» **Source passage**:
The actual price for each material, is calculated at the end of the period and it is called the periodic unit price (PUP) and is used to revaluate the ending inventory (stock) and COGS (or other consumptions) for the period to be closed. This actual price can also be used as the standard price for the next period (Not the opening period). The Actual costing program determines the portion of the variance debited to the next-highest level using material consumption. Variances are rolled up over multiple production levels to the finished product.
The revaluation on Actuals with Material Ledger makes it possible to use an actual cost system in addition to the standard cost system. As mentioned above, ML revaluation on actuals returns to standard costing in the following month. Moreover, the periodic unit price (actual price) can become the standard price for the following month. Financial controllers can continue to monitor purchase price variances and, more critically, production variances at the production/process order level. By doing so, controllers will be able to monitor the manufacturing plant's efficiency, the suppliers' consistency, and the purchasing department's performance. They will also be able to take appropriate actions when they observe favorable and unfavorable variances. This assumes that consumptions and confirmations are properly posted and monitored, and that BOMs and routings are kept up to date and accurate.
Option B: Semi standard
The semi-standard approach, developed by Syensqo, closely resembles the typical standard cost approach but deviates in how it determines the standard price for all materials. Specifically, on the first day of each opening month, a new standard price for all materials (marked with price control S) is calculated based on the statistical moving average price.
In terms of financial reporting, this approach distinguishes between fixed and variable costs. Variable costs primarily include purchase price variances, while fixed costs encompass depreciations, salaries, etc.

» **Short task A**: Pull out each line of the records that contains the string "kern".

» **Input material**:

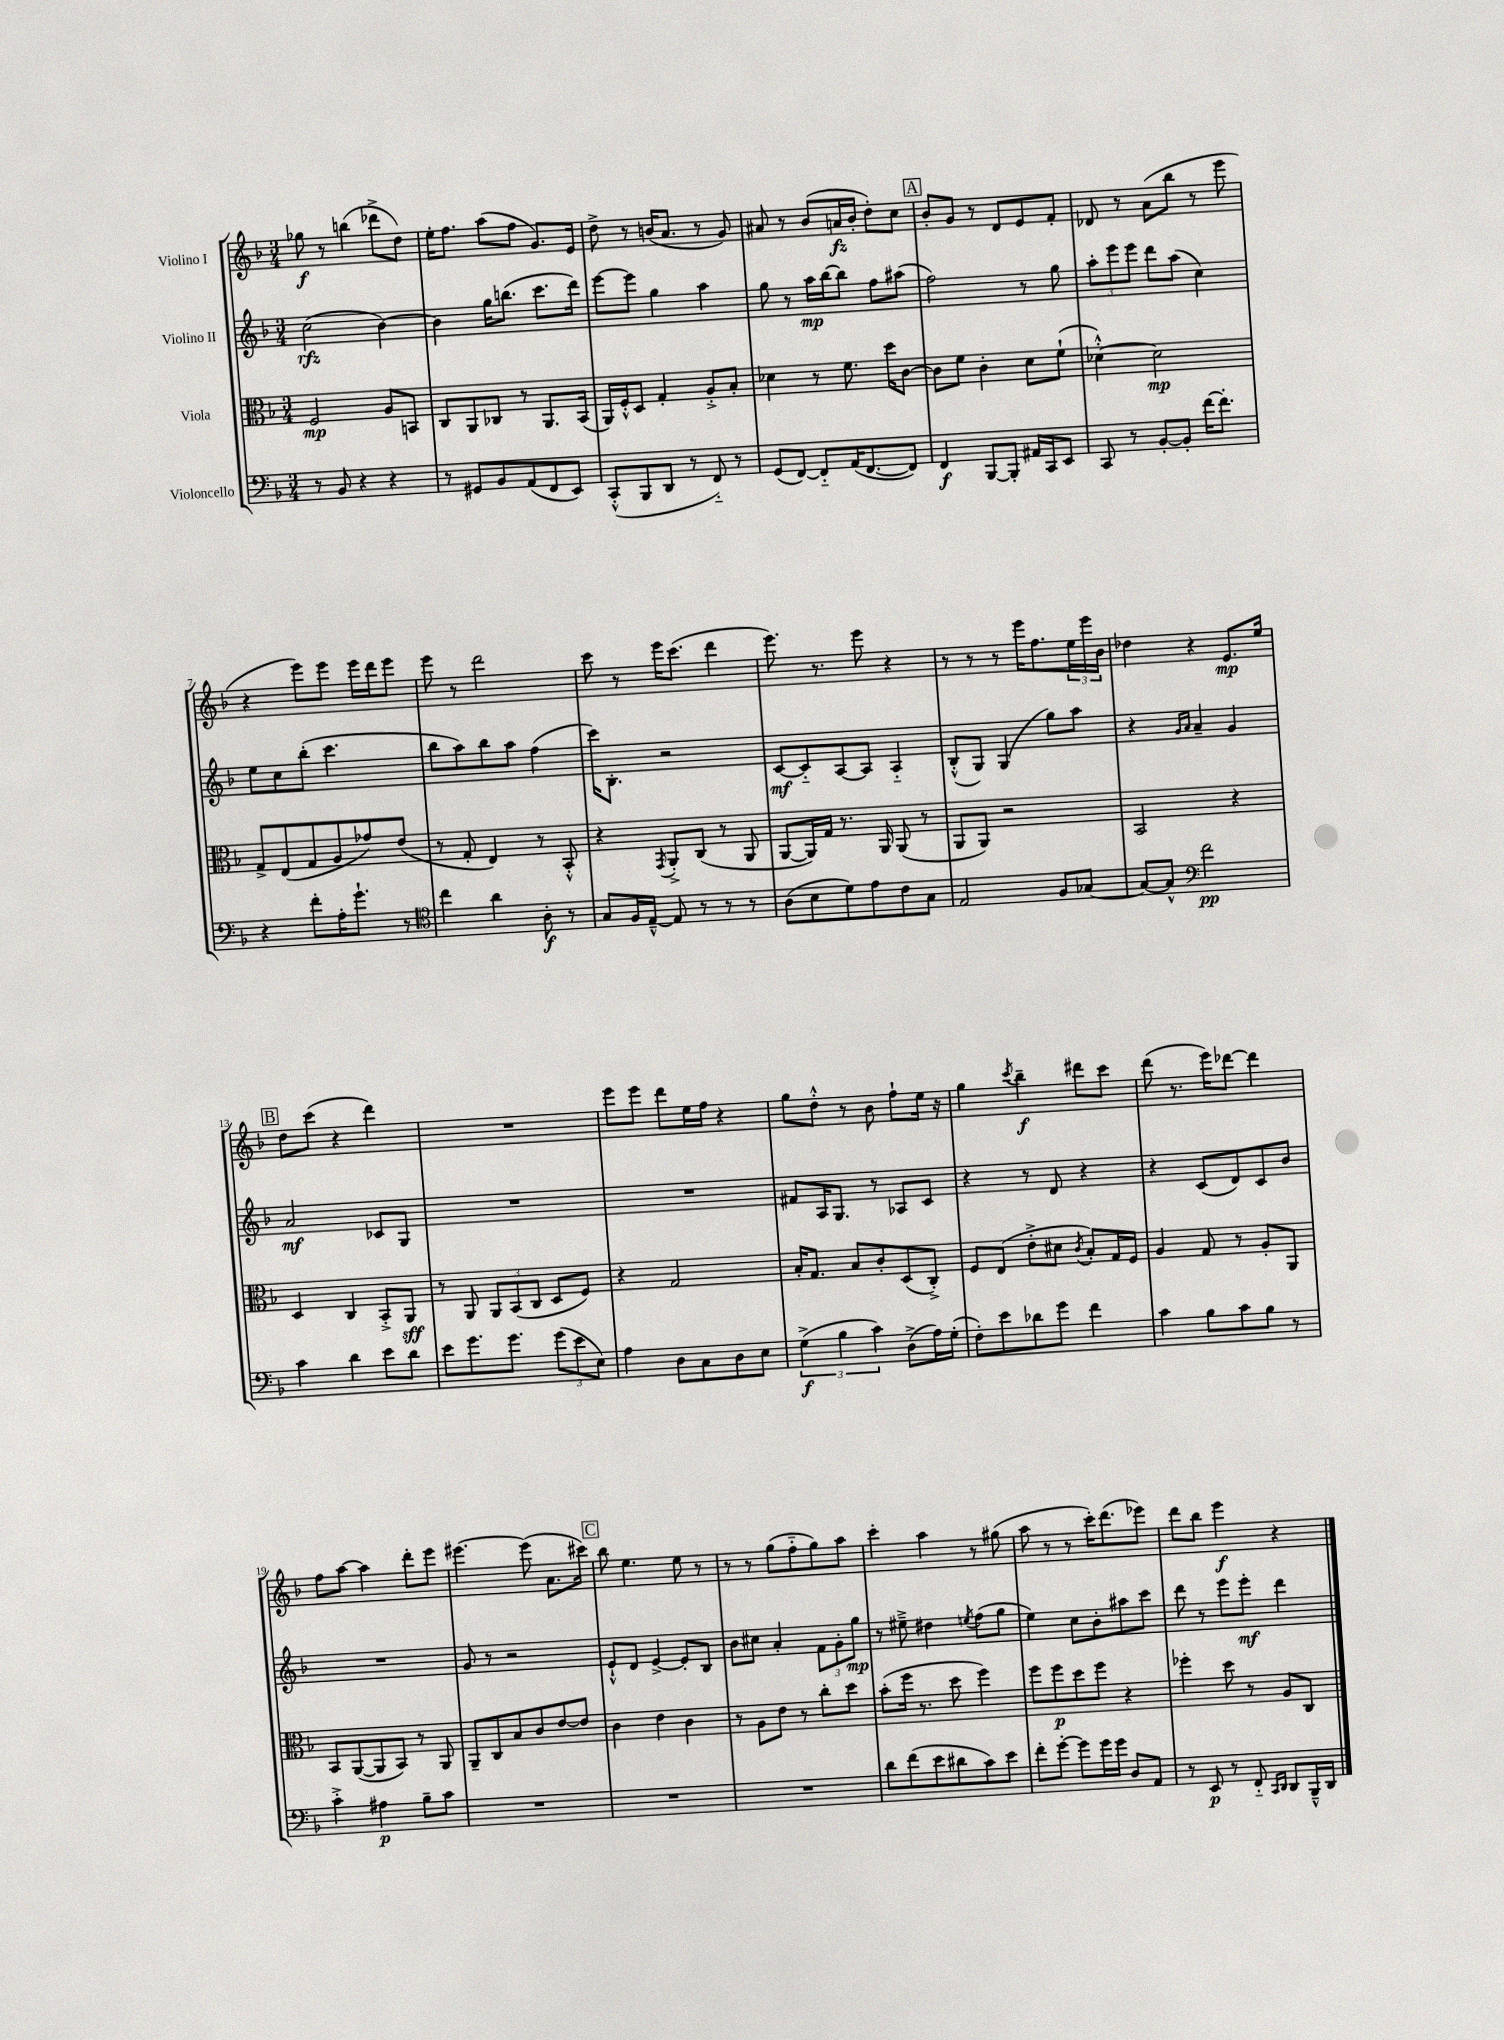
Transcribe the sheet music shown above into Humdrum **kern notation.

**kern	**kern	**kern	**kern
*staff4	*staff3	*staff2	*staff1
*clefF4	*clefC3	*clefG2	*clefG2
*k[b-]	*k[b-]	*k[b-]	*k[b-]
*M3/4	*M3/4	*M3/4	*M3/4
8r	2F	(2cc	8gg-
8BB-	.	.	8r
4r	.	.	(4bb
4r	8A	[4b-)	8ddd-^
.	8BB	.	8dd)
=	=	=	=
8r	8C	4b-]	16ee'
.	.	.	8.ff
8GG#	8AA	.	.
8BB-	8C-	16gg	(8aa
.	.	(8.bb	.
(8AA	8r	.	8ff
8FF	8.AA	8.ccc	8.g)
8EE)	.	.	.
.	(16BB-	16ddd)	16e
=	=	=	=
(8CC'^^	16AA)	[8eee	8dd^
.	16F'^^	.	.
8BBB-	8D	8eee]	8r
8DD	4G'	4gg	(16b
.	.	.	8.a
8r	.	.	.
8FF'~)	8A'^	4aa	8r
8r	8B-'	.	8g)
=	=	=	=
(8GG	4d-	8gg	8a#
[8FF)	.	8r	8r
8FF'~]	8r	16aa	(8b-
.	.	[16bb-	.
(16AA	8.f	8bb-]	16a
[8.FF	.	.	16b-'
.	.	8ff	8dd')
.	16dd	.	.
8FF])	[8c	(8aa#	8cc
=	=	=	=
4FF	8c]	2ff)	8b-'
.	8f	.	8g
[8BBB-	4c'	.	8r
8BBB-']	.	.	8d
16AA#	8d	8r	8e
16CC	.	.	.
8EE	(8f`	8gg	8f'
=	=	=	=
8CC	[4d-'^^)	12aa'	8d-
.	.	12eee	.
8r	.	.	8r
.	.	12eee	.
[8BB-'	2d-]	8ddd	(8a
8BB-']	.	(8aa	8bb-
[16f	.	4cc)	8r
8.f']	.	.	.
.	.	.	8eee
=	=	=	=
4r	8G^	8ee	4r
.	(8E	8cc	.
8f'	8G	(8bb-'	8eee)
16A'	8A	4.ccc	8eee
8.g`	.	.	.
.	8g-)	.	16eee
.	.	.	16ddd
8r	(8e	.	8eee
=	=	=	=
*clefC4	*	*	*
4cc	8r	8bb-	8eee
.	8G'	8aa)	8r
4a	4E)	8bb-	2ddd
.	.	8aa	.
8A'	8r	(4ff	.
8r	8BB-'^^	.	.
=	=	=	=
8G	4r	16ccc)	8ccc
.	.	8.B-'	.
16F	.	.	8r
[16E~^^	.	.	.
.	8qGG	.	.
8E]	8AA'^	2r	16eee
.	.	.	(8.ccc
8r	(8C	.	.
8r	8r	.	4ddd
8r	8AA	.	.
=	=	=	=
(8A	[8AA	[8c	8.eee)
8B-	16AA])	8c'~]	.
.	16G	.	8.r
8d)	8.r	[8A	.
8e	.	8A]	8eee
.	16AA	.	.
8c	(8AA	4A'~	4r
8G	8r	.	.
=	=	=	=
2E	8AA	(8B-'^^	8r
.	8AA)	8G)	8r
.	2r	(4G	8r
.	.	.	16eee
.	.	.	8.ff
8F	.	8gg)	.
[8G-	.	8aa	24ee
.	.	.	24eee
.	.	.	24b-
=	=	=	=
8G-_	2BB-	4r	4dd-
8G-^^]	.	.	.
*clefF4	*	*	*
.	.	16qqg	.
.	.	16qqa	.
2f	.	4a~	4r
.	4r	4g	8.e
.	.	.	16ee
=	=	=	=
4c	4D	2a	8dd
.	.	.	(8ccc
4d	4C	.	4r
8e	8BB-'^	8c-	4ddd)
8d	8AA	8G	.
=	=	=	=
8e	8r	2.r	2.r
8.g	8AA	.	.
.	12AA	.	.
8.g	.	.	.
.	(12BB-	.	.
.	12C	.	.
(12g	8D	.	.
12e	.	.	.
.	8F)	.	.
12E)	.	.	.
=	=	=	=
4A	4r	2.r	8eee
.	.	.	8eee
8D	2G	.	8ddd
8C	.	.	16ee
.	.	.	16ff
8D	.	.	4r
8E	.	.	.
=	=	=	=
(6G^	16B-'	8f#	8gg
.	8.G	.	.
.	.	16A	8dd'^^
6B-	.	.	.
.	.	8.G	.
.	8B-	.	8r
6c)	.	.	.
.	8c'	8r	8b-
(8D^	(8D	8A-	8ff`
16A)	8C'^)	8c	16ee
(16G'	.	.	16r
=	=	=	=
8F')	8F	4r	4gg
8e	(8E	.	.
.	.	.	8qccc
8d-	8e'^	8r	4bb-~
8g	8d#	8d	.
.	8qc	.	.
4f	8B-')	4r	8ddd#
.	16G	.	8ccc
.	16F	.	.
=	=	=	=
4c	4A	4r	(8ddd
.	.	.	8.r
8B-	8G	(8c	.
.	.	.	16eee)
8c	8r	8d)	[8ddd-
8B-	8A'	8c	4ddd-]
8r	8AA	8b-	.
=	=	=	=
4c'^	8BB-	2.r	8ff
.	([8AA	.	[8aa
4A#	8AA]	.	4aa]
.	8BB-)	.	.
8B-~	8r	.	8ddd'
8c	8AA	.	8eee
=	=	=	=
2.r	8AA~	8g	[4.eee#
.	8C	8r	.
.	8B-	2r	.
.	8c	.	(8eee#]
.	[8e	.	8.a
.	8e]	.	.
.	.	.	16ccc#)
=	=	=	=
2.r	4c	8e`^^	8bb-
.	.	8d	4.ee
.	4e	[4e^	.
.	4c	8e']	8ee
.	.	8B-	8r
=	=	=	=
2.r	8r	8b-	8r
.	8A	8cc#	8r
.	8e	4a'	(8gg
.	8r	.	8ff'~
.	8cc'	12f	8gg)
.	.	12g'	.
.	8dd	.	8aa
.	.	12gg	.
=	=	=	=
8d	(8b-'	8r	4ccc'
(8f	16ff	8ee#~^	.
.	8.r	.	.
8e	.	4dd#	4aa
8d#	8dd	.	.
.	.	8qee	.
8c)	4ff)	(8ff	8r
8e	.	8gg	(8gg#
=	=	=	=
8f'	8ff	4ee)	8aa
[8g'	8ff	.	8r
8g]	8dd	8cc	8r
16g	8ff	8b-'	16ccc')
16g	.	.	(8.ddd
8D	4r	8aa#	.
8AA	.	8ccc	8eee-)
=	=	=	=
8r	4ff-'	8ddd	8ddd
8EE	.	8r	8bb-
8r	8dd	8eee	4eee
8FF'~	8r	8eee'	.
16qqCC	.	.	.
16qqDD	.	.	.
8DD	8A	4ddd	4r
16BBB-~^^	8C	.	.
16DD	.	.	.
==	==	==	==
*-	*-	*-	*-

» **Short task B**:
Answer these questions from the passage on actual and semi-standard costing:
(i) What is the actual price calculated at the end of the period called?
(ii) Under the semi-standard approach, what is the new standard price for all materials based on?
(iii) What do variable costs primarily include?

» **Full solution A**:
Transcribe the sheet music shown above into Humdrum **kern notation.
**kern	**kern	**kern	**kern

» **Full solution B**:
(i) The periodic unit price (PUP).
(ii) The statistical moving average price.
(iii) Purchase price variances.